The Nik Nik I knew understood it was important to view your enemy as a whole person. Think of a traitor as a father and a husband too. He didn’t mean grant mercy. He meant when you kill him, know him well enough to know who might seek revenge. If Adam had studied Jean better, he would have known I’d end up in his bedroom, puzzling out the problem of his existence.
This is how I would kill him. In the place where he sleeps. According to Adam Bosch’s walls, there is no one who would seek revenge. Just like there will be no one to get revenge if—when—he has me killed.
Only Mr. Cheeks texting me that I’m running low on time reminds me that I can’t do what I want.

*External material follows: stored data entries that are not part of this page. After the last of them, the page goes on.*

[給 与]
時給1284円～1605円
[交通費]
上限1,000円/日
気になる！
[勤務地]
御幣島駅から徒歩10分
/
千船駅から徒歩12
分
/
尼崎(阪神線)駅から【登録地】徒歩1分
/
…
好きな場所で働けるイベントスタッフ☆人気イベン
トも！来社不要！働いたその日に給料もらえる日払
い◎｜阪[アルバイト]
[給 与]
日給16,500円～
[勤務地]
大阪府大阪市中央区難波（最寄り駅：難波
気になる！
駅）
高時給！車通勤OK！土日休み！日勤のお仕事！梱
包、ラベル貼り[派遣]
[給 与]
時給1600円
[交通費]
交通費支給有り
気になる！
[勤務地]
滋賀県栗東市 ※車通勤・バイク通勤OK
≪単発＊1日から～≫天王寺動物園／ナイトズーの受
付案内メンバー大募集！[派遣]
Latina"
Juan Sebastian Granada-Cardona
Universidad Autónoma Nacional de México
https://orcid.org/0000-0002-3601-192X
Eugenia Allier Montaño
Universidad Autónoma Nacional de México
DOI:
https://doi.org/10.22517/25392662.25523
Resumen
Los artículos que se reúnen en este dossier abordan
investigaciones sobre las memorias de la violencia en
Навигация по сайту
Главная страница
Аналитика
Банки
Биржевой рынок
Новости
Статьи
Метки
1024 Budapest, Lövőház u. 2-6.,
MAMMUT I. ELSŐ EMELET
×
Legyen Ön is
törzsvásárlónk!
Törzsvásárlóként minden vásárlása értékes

I can’t wait here until he enters and turn him to bloody pulp the way he did Jean. Because that would start a war, and even though those hypothetical deaths feel distant and unimportant against the loss of my only friend, they wouldn’t be.
If we can’t get rid of Adam, he’ll just rebuild the hatch. The next one will be bigger and more protected and in a few years’ time Jean’s death will be a blip on the otherwise uninterrupted pattern of Adam’s greed. Only I’ll be gone, and there might not be anyone else who cares. I can’t let that happen.
When Mr. Cheeks sends me another, more irritated message, I’m in Adam Bosch’s oversized bathroom. I rush out into the hall and hear a gasp. I turn slowly, but I already know. I always feel it when she looks at me.
Dell is standing at the other end of the hall. She’s never looked more beautiful, and we’ve never looked more impossible. She’s wearing an evening gown, a sea of black crystals interrupted only by the bright V of her skin from collar to belly button. Her eyes are wide with horror, and a glass of Champagne hangs from gloved hands.
We’re both wearing gloves. We’re both wearing black. There our common ground ends. Seeing her like this is like seeing a star from the mud. I can’t say this is a misunderstanding, that this isn’t who I am. I can’t lie the way I’ve been lying to myself for years.
I can tell from the hurt just beneath the shock that she recognizes me behind the bandanna. I’m not surprised. We’ve spent so many years together now, she could recognize me in the dark just like I recognized her scarred and covered in ash.
Before I can speak, before I can step toward her, Mr. Cheeks comes from the other side. He grabs me by the arm and drags me away. I look over my shoulder, but with the runner’s appearance her eyes have turned cold.
Nik Nik and the others are at the edge of the property. I take a second to empty my pockets and throw their contents and my gloves in a nearby incinerator.